Posted to users@pdfbox.apache.org by Antoni Mylka <an...@aduna-software.com> on 2010/04/28 14:44:58 UTC

Getting the raw, undecoded content of an Image

Hi,

I'm writing a program that extracts Images from a PDF. I was inspired by 
the algorithm presented in the ExtractImages class

http://kickjava.com/src/org/pdfbox/ExtractImages.java.htm

I tried it on a 8MB ebook which turned out to contain on the order of 
50K small images. They were all pngs. My profiler revealed that 95% of 
the time was spent in image.write2OutputStream method, vast majority in 
Deflater - the class that decompresses the image to get a normal PNG file.

My idea was
  - get the basic raw, undecoded bytes of the image
  - compute a hash of them
  - if the hash hasn't been seen before - decode the full image, 
otherwise go on

My reasoning was that the same image must occur many times, so decoding 
only unique ones, would make it all faster.

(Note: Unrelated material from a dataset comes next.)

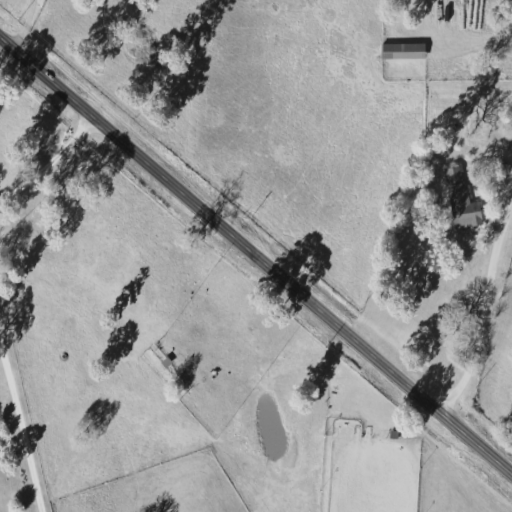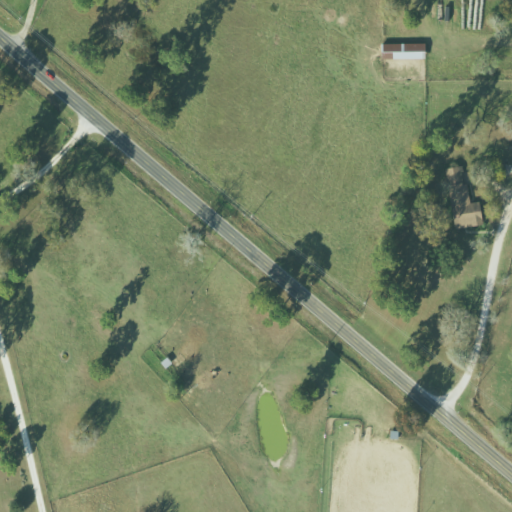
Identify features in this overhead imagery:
building: (407, 50)
building: (465, 200)
road: (255, 255)
road: (483, 306)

Now my question: how to get the basic, raw, undecoded bytes from an 
instance of the PDXObjectImage.

I tried

image.getPDStream().createInputStream()
image.getPDStream().getStream().getUnfilteredStream().

both work on pdfs with embedded PNG files, but if I have embedded JPGs I 
get a warning:

Warning: DCTFilter.decode is not implemented yet, skipping this stream.

and the returned stream is empty.

What to do?

Thanks in advance

Antoni Mylka
antoni.mylka@aduna-software.com